Aim of the exercise: You are to retype all of the data exactly as it appears.

Supplied information:
↓↓↓

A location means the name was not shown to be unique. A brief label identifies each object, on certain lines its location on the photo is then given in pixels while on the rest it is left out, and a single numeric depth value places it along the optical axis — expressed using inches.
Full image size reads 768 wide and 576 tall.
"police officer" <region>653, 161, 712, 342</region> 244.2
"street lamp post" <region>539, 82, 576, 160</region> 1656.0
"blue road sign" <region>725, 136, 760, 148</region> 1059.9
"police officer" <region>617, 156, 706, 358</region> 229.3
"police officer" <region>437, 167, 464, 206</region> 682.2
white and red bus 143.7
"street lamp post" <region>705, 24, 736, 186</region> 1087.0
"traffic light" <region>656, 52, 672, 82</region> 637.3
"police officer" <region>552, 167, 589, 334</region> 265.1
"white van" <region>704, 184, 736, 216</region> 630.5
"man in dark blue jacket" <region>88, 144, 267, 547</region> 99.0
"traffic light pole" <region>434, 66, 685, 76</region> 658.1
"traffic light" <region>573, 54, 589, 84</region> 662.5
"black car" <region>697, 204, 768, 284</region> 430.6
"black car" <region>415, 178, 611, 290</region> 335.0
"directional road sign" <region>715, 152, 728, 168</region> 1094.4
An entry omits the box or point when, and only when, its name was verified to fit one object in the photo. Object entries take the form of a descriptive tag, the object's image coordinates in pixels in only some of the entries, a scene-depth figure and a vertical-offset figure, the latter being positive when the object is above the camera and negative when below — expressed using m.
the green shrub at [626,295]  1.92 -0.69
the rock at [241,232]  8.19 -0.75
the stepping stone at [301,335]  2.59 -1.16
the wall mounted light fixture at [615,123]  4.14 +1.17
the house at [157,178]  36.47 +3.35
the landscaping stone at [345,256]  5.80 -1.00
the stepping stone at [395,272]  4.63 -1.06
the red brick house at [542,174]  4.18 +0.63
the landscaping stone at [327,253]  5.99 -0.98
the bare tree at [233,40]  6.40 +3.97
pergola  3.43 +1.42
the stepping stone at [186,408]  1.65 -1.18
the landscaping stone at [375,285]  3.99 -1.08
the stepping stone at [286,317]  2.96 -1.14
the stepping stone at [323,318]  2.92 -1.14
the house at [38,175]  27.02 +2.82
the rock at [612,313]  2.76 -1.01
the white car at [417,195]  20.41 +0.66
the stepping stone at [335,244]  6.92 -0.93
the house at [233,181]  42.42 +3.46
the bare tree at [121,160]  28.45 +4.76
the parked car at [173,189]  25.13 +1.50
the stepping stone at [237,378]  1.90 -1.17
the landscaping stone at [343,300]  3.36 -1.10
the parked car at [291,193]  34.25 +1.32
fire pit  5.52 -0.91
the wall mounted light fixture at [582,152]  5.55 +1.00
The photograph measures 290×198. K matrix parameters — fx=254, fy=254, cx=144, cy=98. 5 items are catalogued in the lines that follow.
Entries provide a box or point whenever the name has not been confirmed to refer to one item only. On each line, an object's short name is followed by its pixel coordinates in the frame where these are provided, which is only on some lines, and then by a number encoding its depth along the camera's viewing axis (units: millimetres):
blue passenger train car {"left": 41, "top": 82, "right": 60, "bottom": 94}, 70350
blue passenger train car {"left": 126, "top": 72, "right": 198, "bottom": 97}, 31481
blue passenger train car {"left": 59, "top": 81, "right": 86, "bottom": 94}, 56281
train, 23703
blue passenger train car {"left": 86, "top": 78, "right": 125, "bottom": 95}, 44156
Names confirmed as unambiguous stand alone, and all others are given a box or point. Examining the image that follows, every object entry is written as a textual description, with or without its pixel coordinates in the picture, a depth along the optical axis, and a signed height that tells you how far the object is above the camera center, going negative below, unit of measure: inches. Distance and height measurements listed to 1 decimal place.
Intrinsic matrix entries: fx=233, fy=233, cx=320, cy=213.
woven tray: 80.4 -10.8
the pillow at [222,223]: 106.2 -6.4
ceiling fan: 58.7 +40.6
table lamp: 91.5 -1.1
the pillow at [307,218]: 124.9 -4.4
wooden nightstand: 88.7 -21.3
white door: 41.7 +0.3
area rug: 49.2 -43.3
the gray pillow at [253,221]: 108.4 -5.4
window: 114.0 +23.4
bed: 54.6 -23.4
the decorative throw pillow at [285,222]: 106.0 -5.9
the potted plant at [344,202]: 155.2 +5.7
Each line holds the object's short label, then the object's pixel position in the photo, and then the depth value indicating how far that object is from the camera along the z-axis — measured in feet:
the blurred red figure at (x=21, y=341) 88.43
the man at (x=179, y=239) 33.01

↑↑↑

Task output:
A location means the name was not shown to be unique. A brief label identifies each object, on certain lines its location on the photo is then given in pixels while on the rest it is left out, and a single numeric depth value places it along the optical axis — expressed using inches.
Full image size reads 768 wide and 576 tall.
"police officer" <region>653, 161, 712, 342</region> 244.2
"street lamp post" <region>539, 82, 576, 160</region> 1656.0
"blue road sign" <region>725, 136, 760, 148</region> 1059.9
"police officer" <region>617, 156, 706, 358</region> 229.3
"police officer" <region>437, 167, 464, 206</region> 682.2
white and red bus 143.7
"street lamp post" <region>705, 24, 736, 186</region> 1087.0
"traffic light" <region>656, 52, 672, 82</region> 637.3
"police officer" <region>552, 167, 589, 334</region> 265.1
"white van" <region>704, 184, 736, 216</region> 630.5
"man in dark blue jacket" <region>88, 144, 267, 547</region> 99.0
"traffic light pole" <region>434, 66, 685, 76</region> 658.1
"traffic light" <region>573, 54, 589, 84</region> 662.5
"black car" <region>697, 204, 768, 284</region> 430.6
"black car" <region>415, 178, 611, 290</region> 335.0
"directional road sign" <region>715, 152, 728, 168</region> 1094.4
An entry omits the box or point when, and only when, its name was verified to fit one object in the photo. Object entries take the form of a descriptive tag, the object's image coordinates in pixels in only some of the entries, a scene-depth figure and a vertical-offset figure, the latter being positive when the object is above the camera and negative when below — expressed using m.
the green shrub at [626,295]  1.92 -0.69
the rock at [241,232]  8.19 -0.75
the stepping stone at [301,335]  2.59 -1.16
the wall mounted light fixture at [615,123]  4.14 +1.17
the house at [157,178]  36.47 +3.35
the landscaping stone at [345,256]  5.80 -1.00
the stepping stone at [395,272]  4.63 -1.06
the red brick house at [542,174]  4.18 +0.63
the landscaping stone at [327,253]  5.99 -0.98
the bare tree at [233,40]  6.40 +3.97
pergola  3.43 +1.42
the stepping stone at [186,408]  1.65 -1.18
the landscaping stone at [375,285]  3.99 -1.08
the stepping stone at [286,317]  2.96 -1.14
the stepping stone at [323,318]  2.92 -1.14
the house at [38,175]  27.02 +2.82
the rock at [612,313]  2.76 -1.01
the white car at [417,195]  20.41 +0.66
the stepping stone at [335,244]  6.92 -0.93
the house at [233,181]  42.42 +3.46
the bare tree at [121,160]  28.45 +4.76
the parked car at [173,189]  25.13 +1.50
the stepping stone at [237,378]  1.90 -1.17
the landscaping stone at [343,300]  3.36 -1.10
the parked car at [291,193]  34.25 +1.32
fire pit  5.52 -0.91
the wall mounted light fixture at [582,152]  5.55 +1.00
The photograph measures 290×198. K matrix parameters — fx=254, fy=254, cx=144, cy=98. 5 items are catalogued in the lines that follow.
Entries provide a box or point whenever the name has not been confirmed to refer to one item only. On each line, an object's short name is followed by its pixel coordinates in the frame where these are provided, which is only on some lines, and then by a number encoding its depth along the camera's viewing axis (units: millimetres):
blue passenger train car {"left": 41, "top": 82, "right": 60, "bottom": 94}, 70350
blue passenger train car {"left": 126, "top": 72, "right": 198, "bottom": 97}, 31481
blue passenger train car {"left": 59, "top": 81, "right": 86, "bottom": 94}, 56281
train, 23703
blue passenger train car {"left": 86, "top": 78, "right": 125, "bottom": 95}, 44156
Names confirmed as unambiguous stand alone, and all others are given a box or point. Examining the image that follows, every object entry is written as a textual description, with or without its pixel coordinates in the picture, a depth along the optical axis, and a signed height that tells you how far the object is above the camera center, going negative below, unit of measure: inches. Distance and height measurements listed to 1 decimal place.
Intrinsic matrix entries: fx=233, fy=233, cx=320, cy=213.
woven tray: 80.4 -10.8
the pillow at [222,223]: 106.2 -6.4
ceiling fan: 58.7 +40.6
table lamp: 91.5 -1.1
the pillow at [307,218]: 124.9 -4.4
wooden nightstand: 88.7 -21.3
white door: 41.7 +0.3
area rug: 49.2 -43.3
the gray pillow at [253,221]: 108.4 -5.4
window: 114.0 +23.4
bed: 54.6 -23.4
the decorative throw pillow at [285,222]: 106.0 -5.9
the potted plant at [344,202]: 155.2 +5.7
Each line holds the object's short label, then the object's pixel position in the photo, and then the depth value indicating how far that object is from the camera along the z-axis — measured in feet:
the blurred red figure at (x=21, y=341) 88.43
the man at (x=179, y=239) 33.01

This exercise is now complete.